After adding a heroine hypotenuse to his righteous "Vengeance Trilogy" Park Chan-wook went mad. Like the ancient Pythagoreans before him, Park's subsequent scripts toiled over the square root of two and the universal imperfection that results. "Thirst" and "I'm a Cyborg, But That's OK" are the tragic afterbirths of Park's troubling trilogy; two love-struck tangentials that explore matters of the mind, body, and soul from the outside Park's roots in revenge and, instead, square the human condition through myth and madness.
In "I'm a Cyborg, But That's OK" Park muses over atypical attraction deep within a zany sanatorium. Within these padded corridors roams a mad menagerie of silly souls, each with their own unique malady and amusing idiosyncrasies. The newest addition is a young woman named Yeong-goon (Im Soo-jung), a delightful deviant who was recently admitted after attempting to electrocute herself to death by slitting her wrists, inserting wires into her veins, and plugging herself in to charge. This bright-spark idea was not her own, but rather the placid instructions she received from the radio waves she was tuned into. Yeong-goon's inadvertent suicide attempt gets her sent straight to a psychiatric hospital; a curious place packed with a delirious and maladaptive members, mayhem, and magic.
Yeong-goon believes she is a cyborg, an electrically powered person who needs ample current to survive. She became traumatised after her grandmother was carted away by the "men in white" for believing she was a mouse (and devouring an obscene amount of radish), and now hangs onto her grandma's dentures and delirium hoping to understand her programmed purpose in life. She licks batteries for the buzz at lunch, talks to vending machines and fluorescent lights by night, secretly dreams of obliterating all the orderlies with her built-in Gatling gun, and welcomes electro-shock therapy as a means to charge her cells.

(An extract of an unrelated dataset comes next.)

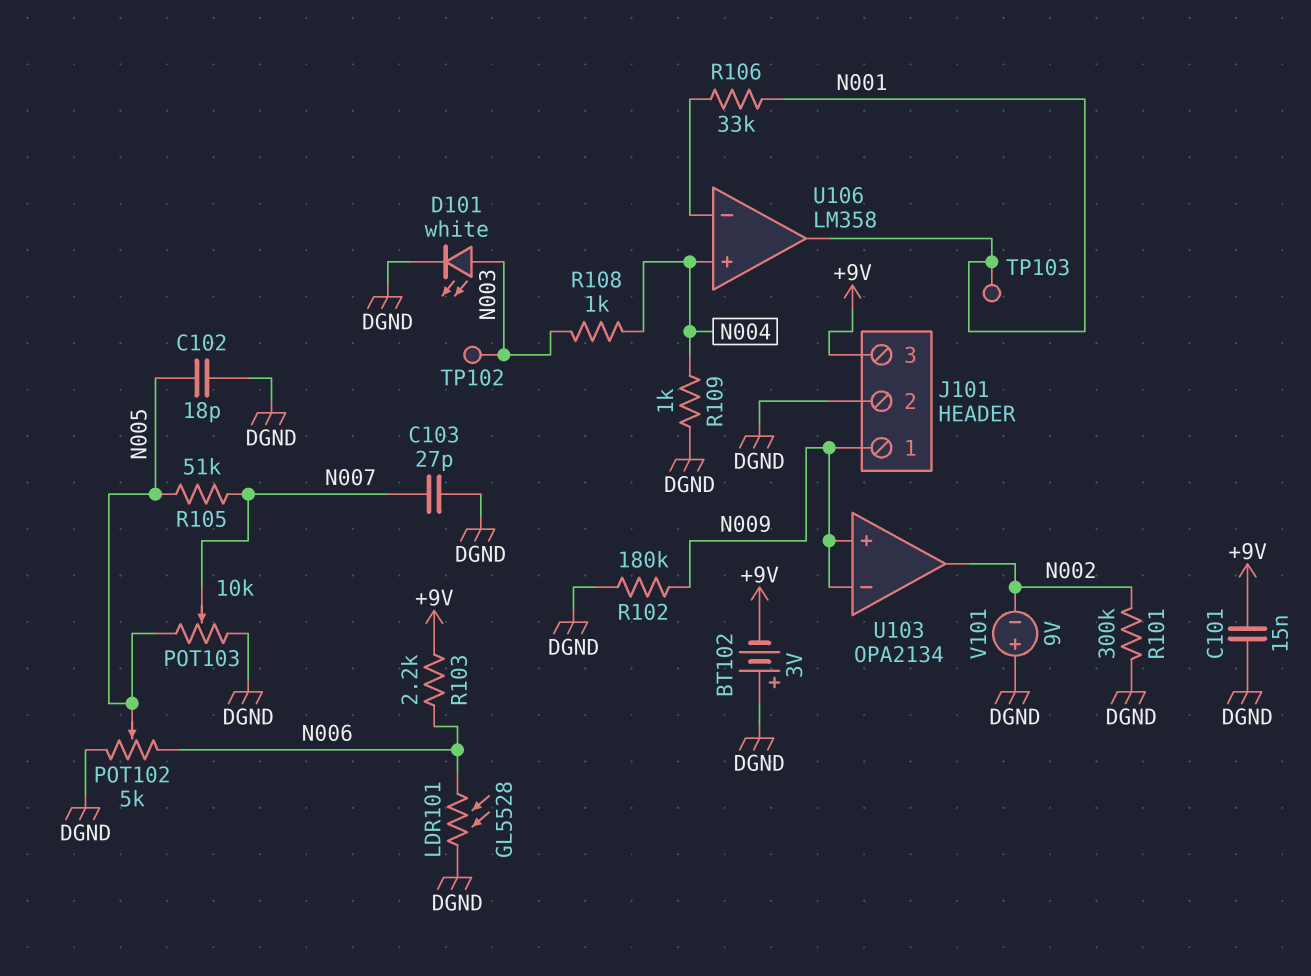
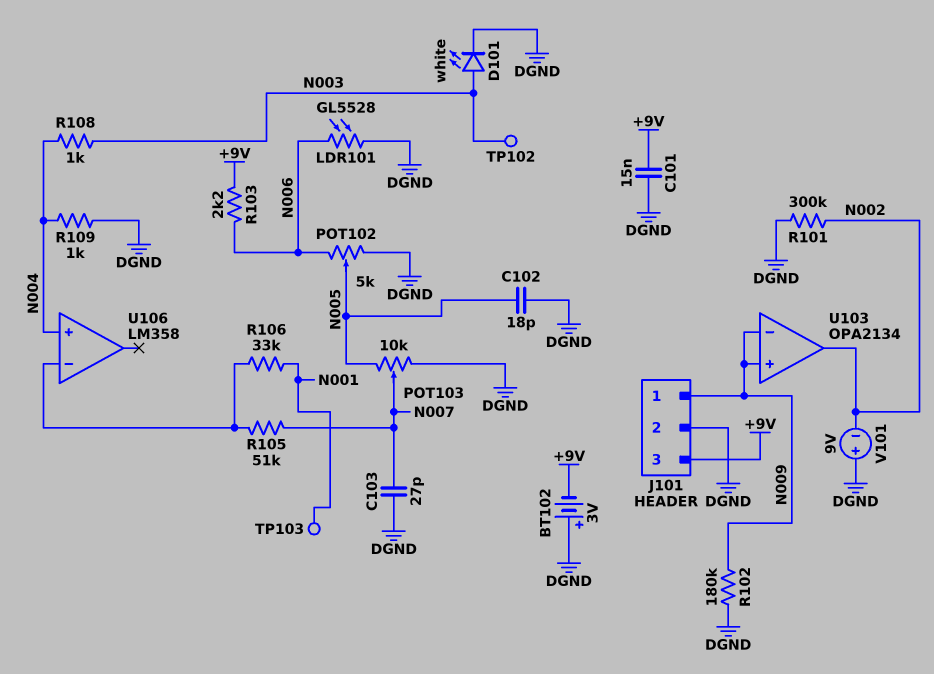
R105: 51k (N005, N007) -> 51k (N007, U106/in-)
U106 pin out: N001 -> none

She keeps her cybernetic condition a secret, but her bolts-over-biscuits lifestyle soon takes its toll on her fleshy casing and intervention becomes inevitable. The medical residences try to force-feed her, but an unlikely, and self-admitted, hero has another strategy for her salvation. Il-soon (Rain) is an anti-social kleptomaniac who believes he can "steal" other patience's problems: a skill Yeong-goon hopes to make use as she aims to shed herself of the seven sins of circuitry she picked up through another one of her radio broadcasts. The two develop a cute and clumsy relationship as this robotic Rapunzel throws down her coils and trusts this thief to reconnect her with a reality. The result is mutually beneficial romance of the heart and mind--a magical middle ground made for two.
"I'm a Cyborg, But That's OK" is lavish and lurid piece stunningly presented and that's curiously captivating. Park has retreated from the blood-stained brutality of his previous predicaments and managed a delightful romance riddled with loveable characters, compassionate compositions, and a truly odd tale of crazy love that makes complete sense. The film is gorgeously realised with frame after frame of eye-catching brilliance leading the charge through what is, in essence, a romantic comedy qua dreamy drama. This story of complicated love made simple and sweet is one of Korea's most memorable, and while it may not be one of Park's most profitable, it is still a gem of journey that short-circuits conventions and leaks love in a whimsical and wonderful way.